I used to compete in IASCA Car audio and built several systems. From my experience with factory systems is that they are usually a budget line that won't handle the power of the audio manufacturers normal line and the amps gains are usually turned down and sealed so you cant adjust them. In the car audio world, having access to the gains has always been critical to part of the tuning process. Crank them up when the speaker starts to pop at a heavy bass track and then turn them back just a bit until the speakers stop popping to keep them at peak performance. They now have amps that "automatically" supposedly adjust the gains for you. I'd rather tune my own.
I listened to a variety of music from some old comp bass tracks
Spooked by Bro Safari & DJ Craze
Lost in the Crowd by Bassnectar
Hellraiser by Blanke
Feel that way by BYOR
I love big speakers by bassboy & Techmaster P.E.B.
Frequencies of the Future
These bas tracks had alot of bass but no solid umpf of a hard kit. It seems like a port is necessary to get the tight snap for these.
Some rock/bluesy tunes
Celador by Bill Fisher
Dirty Finger by Texas Hippie Coalition
Thats the working man by Shotgun Sawyer
Wisco Disco by 20 Watt Tombstone
Heavy Honey by Left Lane Cruiser
Back on It by Mount Caramel
Before the Flood 7 Horse
Sixty Eight by Slow Season
Graveyard Earth by Cobra Thief
Again these all had decent bass but not quite the snap
When I got into some old hairbands era music and Ride the Stash by Backyard BBQ it's like the bass is almost non existent. Some country tunes that were more pop seemed to have decent bass while others than should have a good snap do not. Metal was very similar. Metallica One just clearly did not have the hard hitting snap it should.
What I think they did in this is chose to tune the system more toward pop country, dance, rap. I've experienced this when building systems. To correct I would normally predict to correct are several things. I normally liked to run Rockford Fosgate 10' subs 1 cubic inch smaller than the 1 cubic foot recommended. I would also tune from there by adjusting the gains and if still not hitting hard as I wanted to either port the box or if I thought it seemed it was too tight and wasn't getting into the low deep frequencies like its in a small enclosure to stuff angel hair (Synthetic pillow stuffing) into the box to slow the airflow and trick the sub into functioning like it's in a bigger box for deeper bass. Can you do this in the our ZR2's? I don't know, I have not had the ambition to pull it apart to see what the box and amp is like.

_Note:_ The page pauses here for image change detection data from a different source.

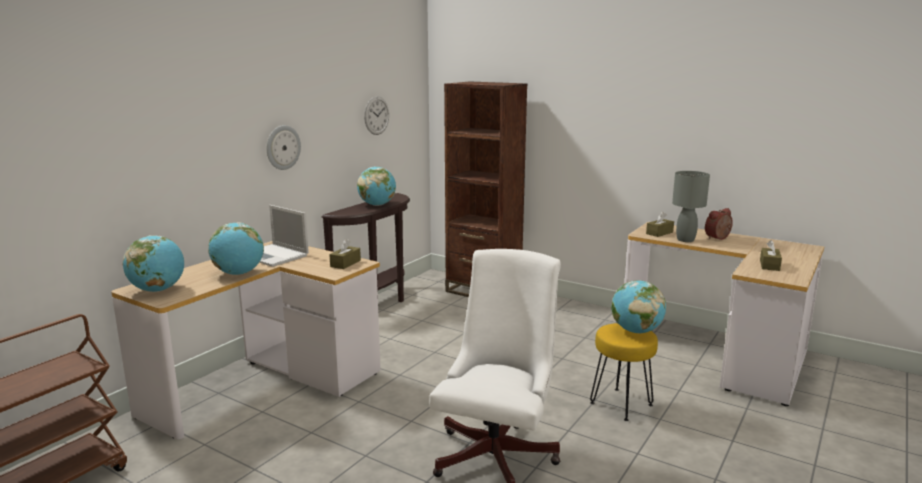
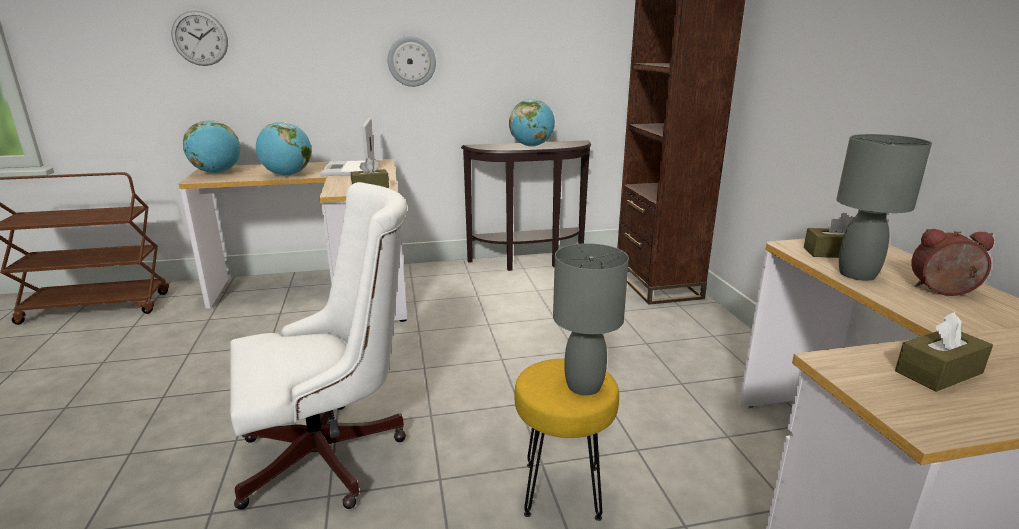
camera: 45 degrees right, 5 degrees up
(376, 115) = (563, 39): wall clock -> wall clock (200, 38)
(636, 331) = (584, 385): globe -> grey table lamp

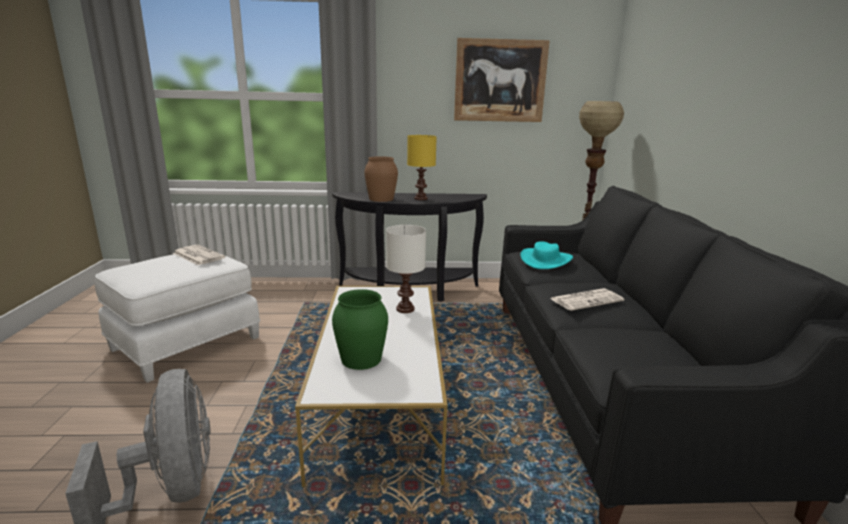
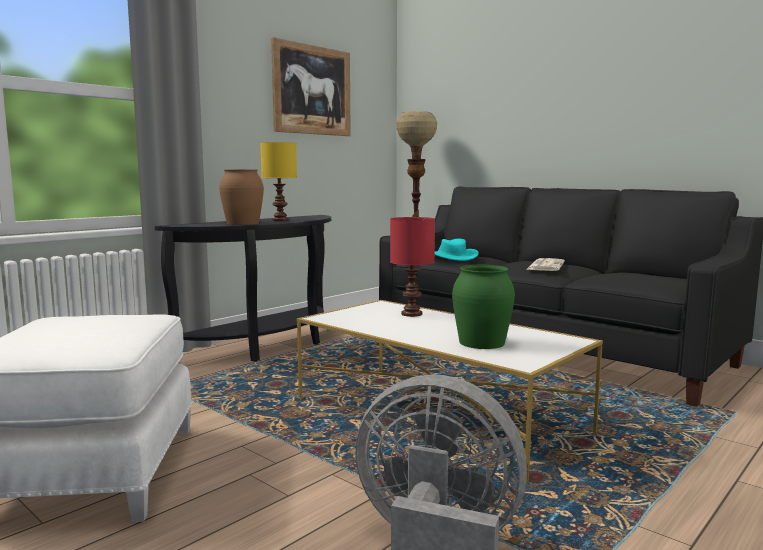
camera: 45 degrees left, 10 degrees down
(198, 255) = (88, 316): newspaper -> none
(405, 309) = (412, 314): white table lamp -> red table lamp

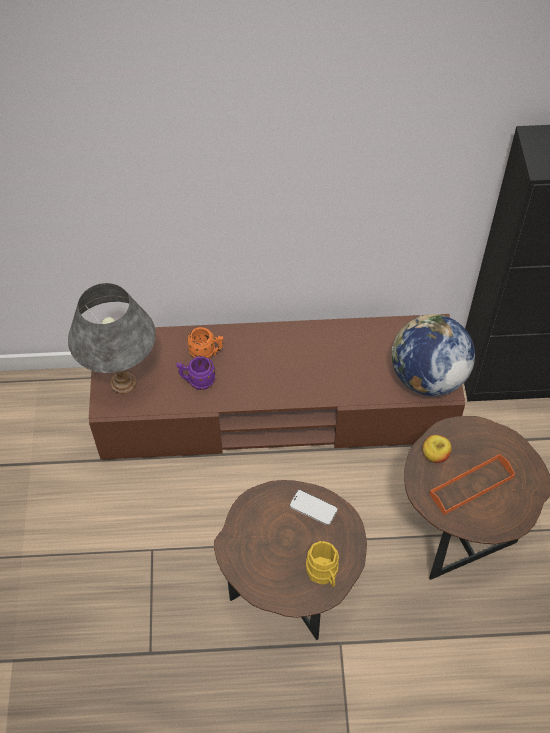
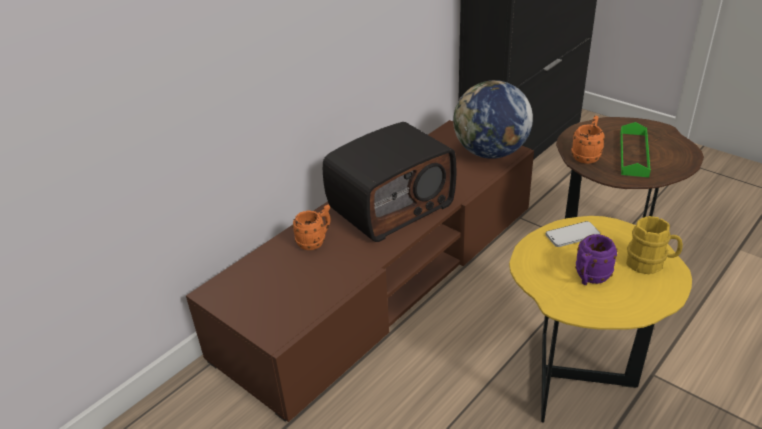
camera: 45 degrees left, 20 degrees down
(123, 383) = (270, 308): grey table lamp -> none
(197, 381) = (334, 262): purple mug -> purple mug (589, 278)
(289, 365) = (390, 206): none -> radio
(291, 598) = (578, 379): brown side table -> yellow side table
(435, 455) = (587, 156): apple -> orange mug
(471, 486) = (634, 154): orange tray -> green tray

Swapping speakers for other speakers is kinda pointless unless you are swapping the amp as well. These factory amps are probably running pretty safe and cool at a 4 ohm load if not an 8 ohm load. You can drop the load at the speaker by bridging a second sub at the same ohm rating in half. Example two 8 ohm speakers will be 4 ohm bridged mono and will see twice the amount of power of that single 8 ohm speaker. Two 4 ohm speakers will be a 2 ohm bridged mono and will see twice the amount of power that a single 4 ohm speaker. However, the amp only sees half the load and you have to remember this or you can overheat or fry your amp. So a 4 ohm load at the amp is a 2 ohm and a 2 ohm load is 1 ohm. You do not want to go lower than what the amp is rated for. If it says it runs 750watts at a 2 ohm load, a 4 ohm load is what you do not want to drop below. It's confusing as hell I know, I fried an amp once wiring up four 10' pro subs into a .5 at the amp load. She hit hard as hell for about a mile down the road before we started smelling burnt electronics. This is where I should have wired the 8 ohm speakers in pairs in parallel and then bridge the two seperate groups mono so the load was 4 ohms load and 2 ohms at the amp.
So, I'd say if your going to swap speakers, pay attention to the ohm ratings and how you want to wire it. Select an amp that has a subwoofer channel rated for 2 ohm and at the RMS rating for your sub and buy a sub that will use that power at 2ohm. Usually those amps are big enough and have enough power in their other stereo channels to really push some nice mids and tweets and make all the difference in the world to the clarity, (and volume) of your experience for better result.